> Text for analysis:
-.-.-

Exercises 4

This page allows you to practice some exercises on Differentiation. If you notice that you have difficulties, we advise you to go over the corresponding sections in the book.

These questions correspond to the following sections: - Section 6.10 - Exponential Functions - Section 6.11 - Logarithmic Functions

Question 25

Find the first-order derivatives w.r.t. $x$ of:

(a) $y = 5e^x − 3x^3 + 8$

(b) $y = \frac{x}{e^x}$

(c) $y = \frac{x + x^2}{e^x + 1}$

(d) $y = x^3 e^x$

(e) $y = (x + e^x)^2$

(f) $y = \frac{(ax + bx^2)^2}{e^x}$, with $a,b$ constants

Show answer

(a) $y' = 5e^{x} − 9x^{2}$.

(b) $y' = (1 · e^x − x e^x )/e^{2x} = (1 − x)e^{−x}$

(c) $y' = [(1 + 2x)(e^x + 1) − (x + x^2 )e^x ]/(e^x + 1)^2$

$\ \ \ \ \ \ \ \ \ = [1 + 2x + e^x(1 + x − x^2 )]/(e^x + 1)^2$.

(d) $y' = x^{3} e^{x} + 3x^{2} e^{x} = x^2 e^x (3 + x)$.

(e) $y' = 2(x + e^x )(1 + e^x)$.

(f) $y' = [2(ax + bx^2)(a + 2bx)e^{x} − (ax + bx^{2})^2 e^{x}]/(e^{x})^2$

$\ \ \ \ \ \ \ \ \ = [x(a + bx)(−bx^{2} + (4b − a)x + 2a)]e^{−x}$.

Question 26

Find the following derivatives:

(a) $y'$ and $y''$ for $y = e^{1/x}$

(b) $y'$ and $y''$ for $y = 5e^{2x^2 −3x+1}$

(c) $\frac{\text{d}}{\text{d}x} e^{(e^x)}$

(d) $\frac{\text{d}}{\text{d}t} \left( \frac{1}{(e^t + e^{−t})} \right)$

(e) $\frac{\text{d}}{\text{d}x} \ x2^x$

(f) $y'$ for $y = x^2 2^{x^2}$

(g) $y'$ for $y = e^x 10^x$

Show answer

(a) $y' = −x^{−2} e^{1/x}$ and $y'' = x^{−4} e^{1/x} (2x + 1)$.

(b) $y' = 5(4x − 3)e^{2x^2 −3x+1}$ and $y'' = 5e^{2x^{2} −3x+1}(16x^2 − 24x + 13)$.

-.-.-

> Given records:
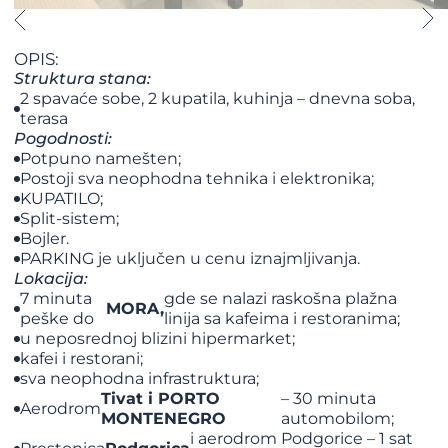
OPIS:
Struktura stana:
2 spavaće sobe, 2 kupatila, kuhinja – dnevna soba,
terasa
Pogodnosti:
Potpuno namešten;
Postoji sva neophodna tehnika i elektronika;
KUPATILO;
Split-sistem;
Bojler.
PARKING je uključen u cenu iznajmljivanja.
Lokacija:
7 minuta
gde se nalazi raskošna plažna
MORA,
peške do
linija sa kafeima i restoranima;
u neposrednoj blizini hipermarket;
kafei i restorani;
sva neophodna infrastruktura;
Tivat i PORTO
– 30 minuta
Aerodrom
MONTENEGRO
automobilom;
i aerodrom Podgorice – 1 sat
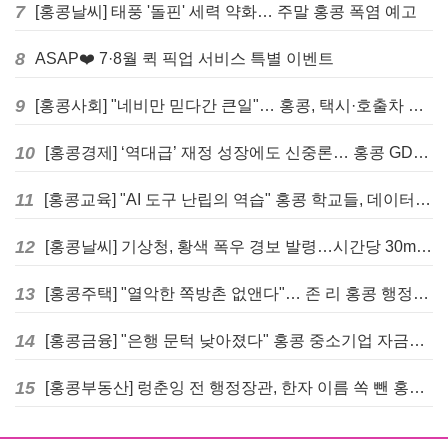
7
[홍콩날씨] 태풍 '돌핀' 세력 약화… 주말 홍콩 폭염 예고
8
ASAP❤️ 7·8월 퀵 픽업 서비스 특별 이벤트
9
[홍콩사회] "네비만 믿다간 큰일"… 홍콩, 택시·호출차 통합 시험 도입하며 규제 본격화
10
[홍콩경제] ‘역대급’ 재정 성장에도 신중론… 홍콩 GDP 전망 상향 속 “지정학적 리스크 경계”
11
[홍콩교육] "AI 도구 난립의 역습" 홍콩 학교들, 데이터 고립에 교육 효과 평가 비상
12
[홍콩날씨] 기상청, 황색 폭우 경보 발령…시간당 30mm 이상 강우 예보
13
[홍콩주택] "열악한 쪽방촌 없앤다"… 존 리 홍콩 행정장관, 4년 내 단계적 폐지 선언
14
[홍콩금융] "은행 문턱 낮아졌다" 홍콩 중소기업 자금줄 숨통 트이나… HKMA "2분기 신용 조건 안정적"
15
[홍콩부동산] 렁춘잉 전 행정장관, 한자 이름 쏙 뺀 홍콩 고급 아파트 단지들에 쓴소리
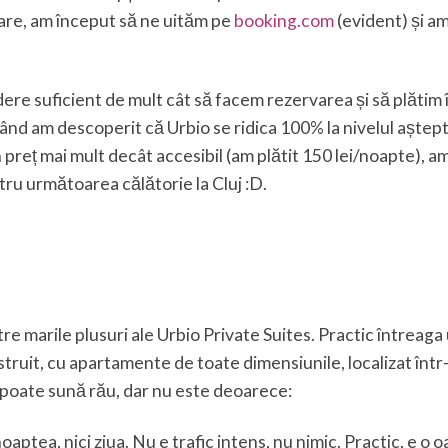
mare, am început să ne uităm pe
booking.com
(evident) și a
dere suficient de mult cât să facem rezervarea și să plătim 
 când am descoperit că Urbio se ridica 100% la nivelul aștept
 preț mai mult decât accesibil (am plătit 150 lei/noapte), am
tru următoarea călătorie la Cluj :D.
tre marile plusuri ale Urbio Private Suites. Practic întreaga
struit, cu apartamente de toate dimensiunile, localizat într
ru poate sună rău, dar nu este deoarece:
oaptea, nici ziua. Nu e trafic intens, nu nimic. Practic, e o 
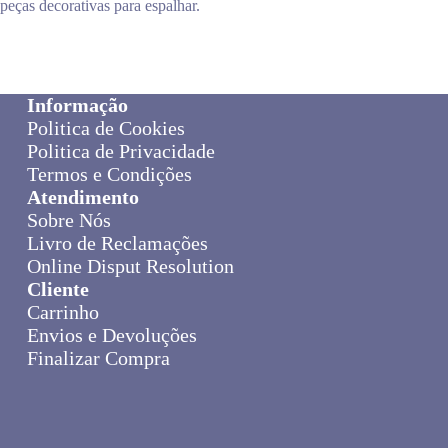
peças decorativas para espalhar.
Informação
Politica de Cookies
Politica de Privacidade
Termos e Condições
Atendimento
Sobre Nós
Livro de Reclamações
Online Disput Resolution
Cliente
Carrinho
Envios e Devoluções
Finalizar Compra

-.-.-

> Instructions:
[a] Which sections of the book do the differentiation exercises correspond to?
[b] Output the lines of the listing between the line holding "mare, am început să ne uităm pe" and the line holding "oaptea, nici ziua.", inclusive.
The differentiation exercises page and the listing come from unrelated sources.

> Answers to the tasks:
[a] Section 6.10, Exponential Functions, and Section 6.11, Logarithmic Functions.

[b]
mare, am început să ne uităm pe
booking.com
(evident) și a
dere suficient de mult cât să facem rezervarea și să plătim 
 când am descoperit că Urbio se ridica 100% la nivelul aștept
 preț mai mult decât accesibil (am plătit 150 lei/noapte), am
tru următoarea călătorie la Cluj :D.
tre marile plusuri ale Urbio Private Suites. Practic întreaga
struit, cu apartamente de toate dimensiunile, localizat într
ru poate sună rău, dar nu este deoarece:
oaptea, nici ziua. Nu e trafic intens, nu nimic. Practic, e o 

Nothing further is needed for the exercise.